(this will be a bit long, but please read:) I’ve been dealing with anxiety since I was around 5 years old (and depression since I was 10). This happened cause at that time I was the only child and my parents were (and still are) extremly strict. I was the best at dancing ballet, I was the best student when I got into school, and I even entered writing contests. But my parents still wanted more and more, and I started growing up. Now with 20 years old I don’t have any self esteem and my anxiety is worse than ever. My anxiety has gone so bad that it turned into panick attacks. I’ve been hospitalised two times already because my heartbeat was far from normal due to the attacks. I try to talk to my parents but they don’t get it. They say it’s an excuse to not do my best. They tell me “weak people don’t survive in this world, and if you keep making excuses you won’t succeed in life”. Idk what to do anymore. This is affecting my ability to socialise, to go to college, pretty much everything. Can someone please give me any ideas how to deal with this? I can’t go through a day without freaking out and feeling like I’m going to die.
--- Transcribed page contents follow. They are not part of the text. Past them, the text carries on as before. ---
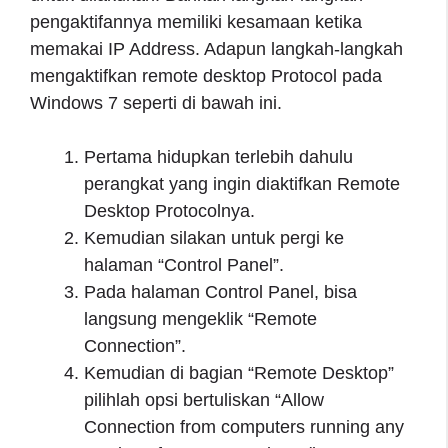
pengaktifannya memiliki kesamaan ketika
memakai IP Address. Adapun langkah-langkah
mengaktifkan remote desktop Protocol pada
Windows 7 seperti di bawah ini.
Pertama hidupkan terlebih dahulu
perangkat yang ingin diaktifkan Remote
Desktop Protocolnya.
Kemudian silakan untuk pergi ke
halaman “Control Panel”.
Pada halaman Control Panel, bisa
langsung mengeklik “Remote
Connection”.
Kemudian di bagian “Remote Desktop”
pilihlah opsi bertuliskan “Allow
Connection from computers running any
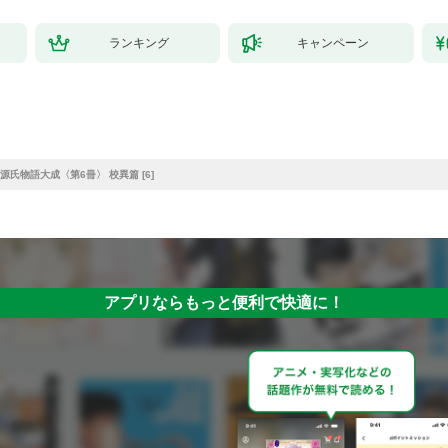
ランキング
キャンペーン
源氏物語大成〈第6冊〉 校異篇 [6]
アプリならもっと便利で快適に！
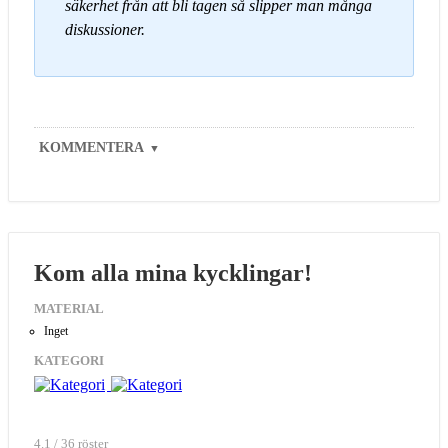
säkerhet från att bli tagen så slipper man många
diskussioner.
KOMMENTERA
▼
Kom alla mina kycklingar!
MATERIAL
Inget
KATEGORI
4.1 / 36 röster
p.s- if there is any grammar errors, I’m truly sorry, english is not my first language.
I don't know if I have the answer to what you are looking for but I think I can fairly understand what you must be going through. I had a bit of a same lifestyle as yours and still sort of do. Once I was so depressed that I tried suicide back when i was in eight grade. Obviously it failed but i learned an important lesson that day. "To never give up". I no longer have any fear of death and that helps me live my life the way I want it. I am seriously done trying to prove a point that I have come to realize that it is never gonna happen. For what I can tell you is that maybe you should stop trying to control everything and just let the things happen and find your path as go on.
The problem with people like us is that we try so hard to live a life as wanted by someone else and also as we want it. Which leaves us in the middle of it and we get the ills of both.
The choice becomes simple once you give a thought to it. Its after all your life and you will be the only one to see the end of it and no one else, so maybe you should try and live it on your terms. You are 20 years old and I guess you can make a few decisions of your own and you should.
If you think you have hit the rock bottom then you should be glad cause the only way to go now it up. And so I hope the best for your life.